Junior Research Fellow in Philosophy


I spent my childhood in Cádiz, Spain, and most of my teens in Hastings; then for a few years I was based in Belgium. I came to Oxford in 2006 to read PPE at Brasenose College, and went on to an MA in Philosophy at Reading, and a DPhil at Oxford. In summer 2015 I moved to Oslo, where I finished my DPhil and took up a research position at the Centre for the Study of Mind in Nature (CSMN). I’m now a Junior Research Fellow in Philosophy at Queen’s, and an affiliate researcher with the University of Oslo’s Conceptual Engineering project.



My main teaching and research areas are epistemology, philosophy of language and philosophy of mind; I also enjoy teaching metaphysics, ethics and Wittgenstein. I’ve tutored in all the corresponding Oxford FHS papers, as well as teaching for the outreach program. During my MA, I taught for various pre-university summer schools in Philosophy and Economics, and tutored for A Level in both subjects. 


My work is at the intersection of epistemology, the philosophy of language and the philosophy of mind. My central interest is in linguistic (especially semantic) knowledge and ‘practical’ knowledge-how, and certain peculiarities they exhibit. In particular, both are often implicit, i.e. the knower can’t always express or represent what she knows; and both are indefinitely productive, enabling the knower to respond correctly in novel conditions—e.g., a competent English speaker can correctly interpret a novel English sentence; and a competent outfielder can correctly respond to a novel fly ball. My DPhil focused on these symmetries, in defending a uniformly ‘cognitivist’ conception of both semantic and practical knowledge.

More generally, I’m interested in most of the metaphysics and epistemology of language, in the relations between knowledge and practical rationality, and in the role played by various psychological factors (such as fragmentation and modes of presentation) in mediating the uptake and use of knowledge; in this connection, I’ve recently become interested in the role of attention.



‘Knowing in the “Executive Way”: Knowing How, Rules, Methods, Principles and Criteria’. Philosophy and Phenomenological Research (2018).
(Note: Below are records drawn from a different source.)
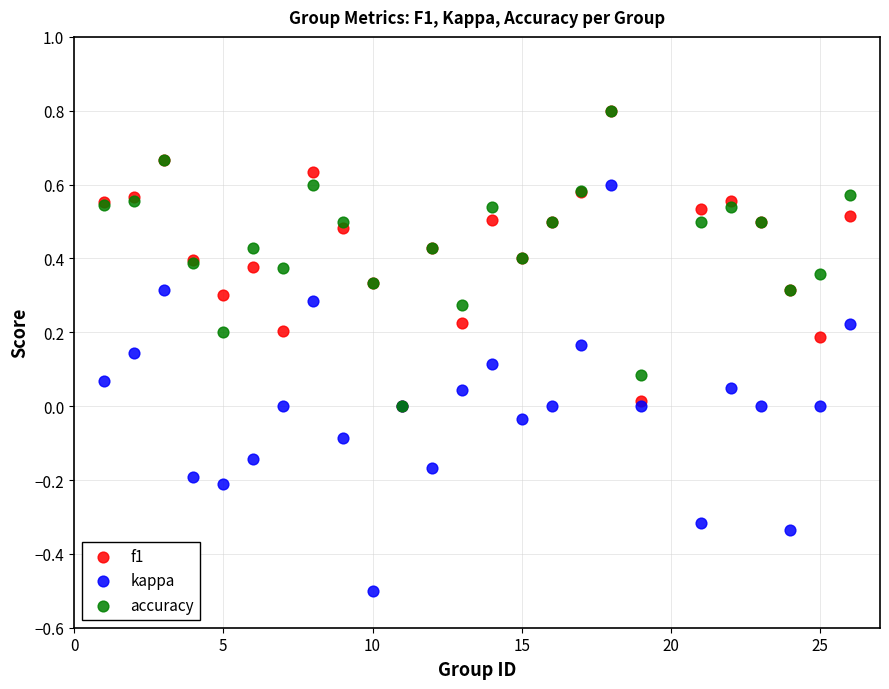

What are all the series names shown in the legend?

f1, kappa, accuracy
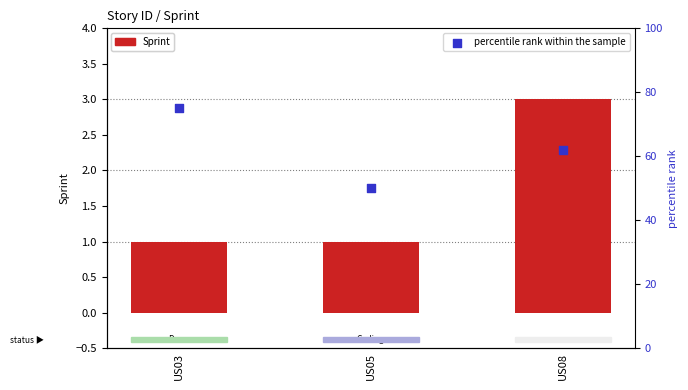

Which series reaches the maximum Y coordinate?

percentile rank within the sample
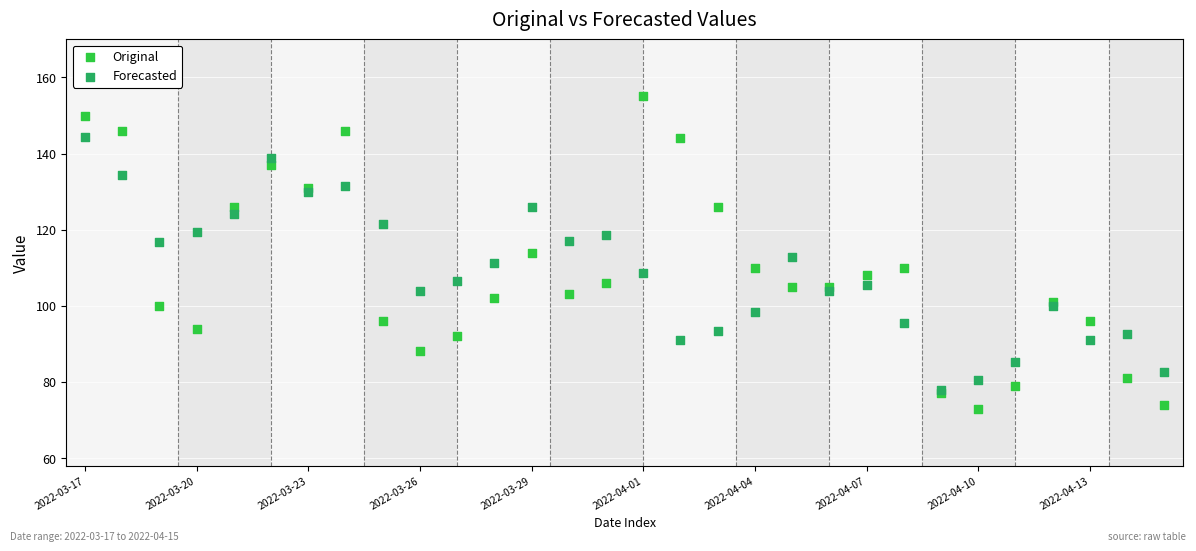

Which series contains the highest Y value?

Original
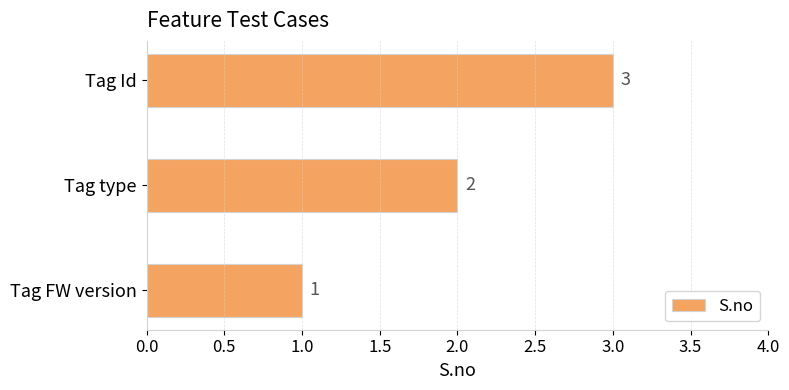

How many categories are shown in the chart?

3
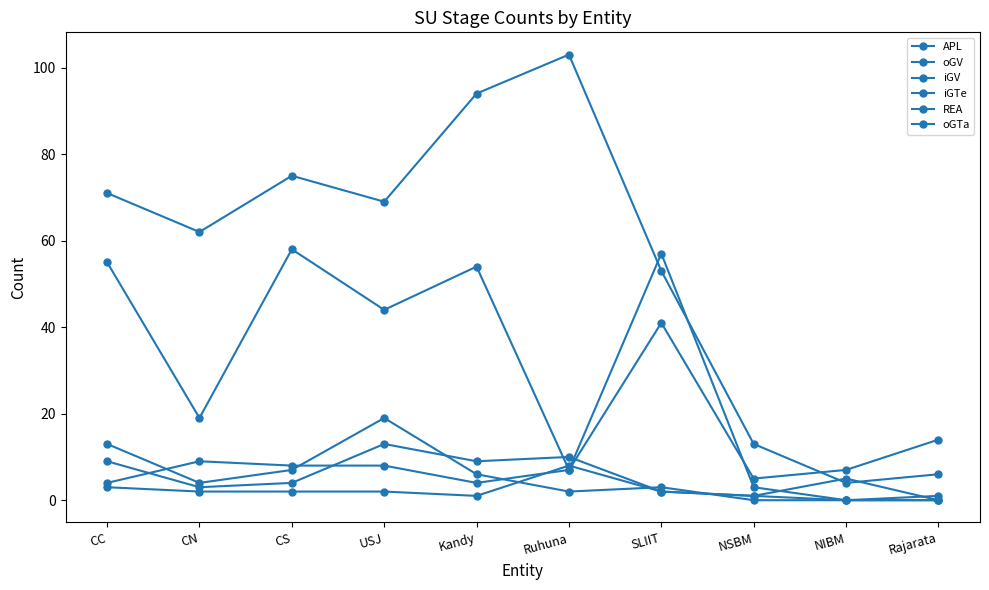

How many lines are shown in the chart?

6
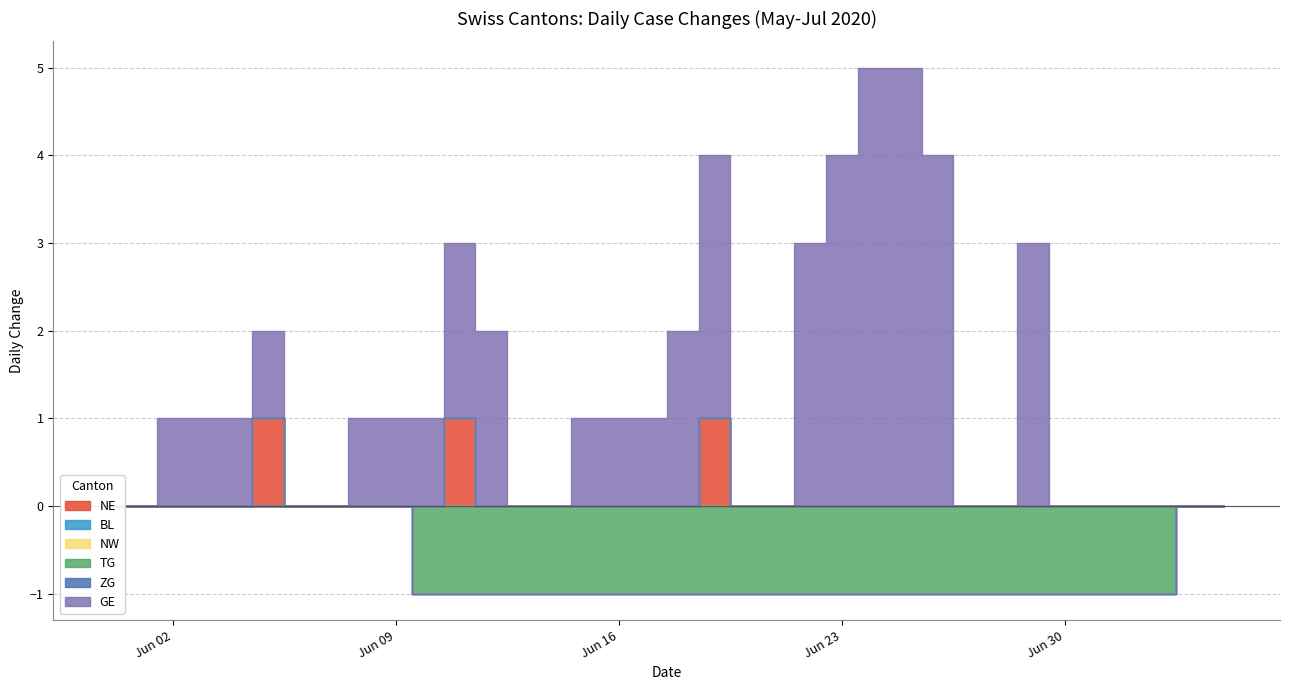

Count the number of data series in this chart.

6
‘A Rylean Intellectualism: Abandoning the Dualism of Theory and Practice.’ Moyal-Sharrock, Munz, and Coliva (eds.) Mind, Language and Action: Proceedings of the 36th International Wittgenstein Symposium, 2013 (Gruyter, 2015).

‘Is it intelligible that an organism without pain-behaviour might feel pain?’ Journal of Consciousness Studies, vol. 18 (9-10), September 2011.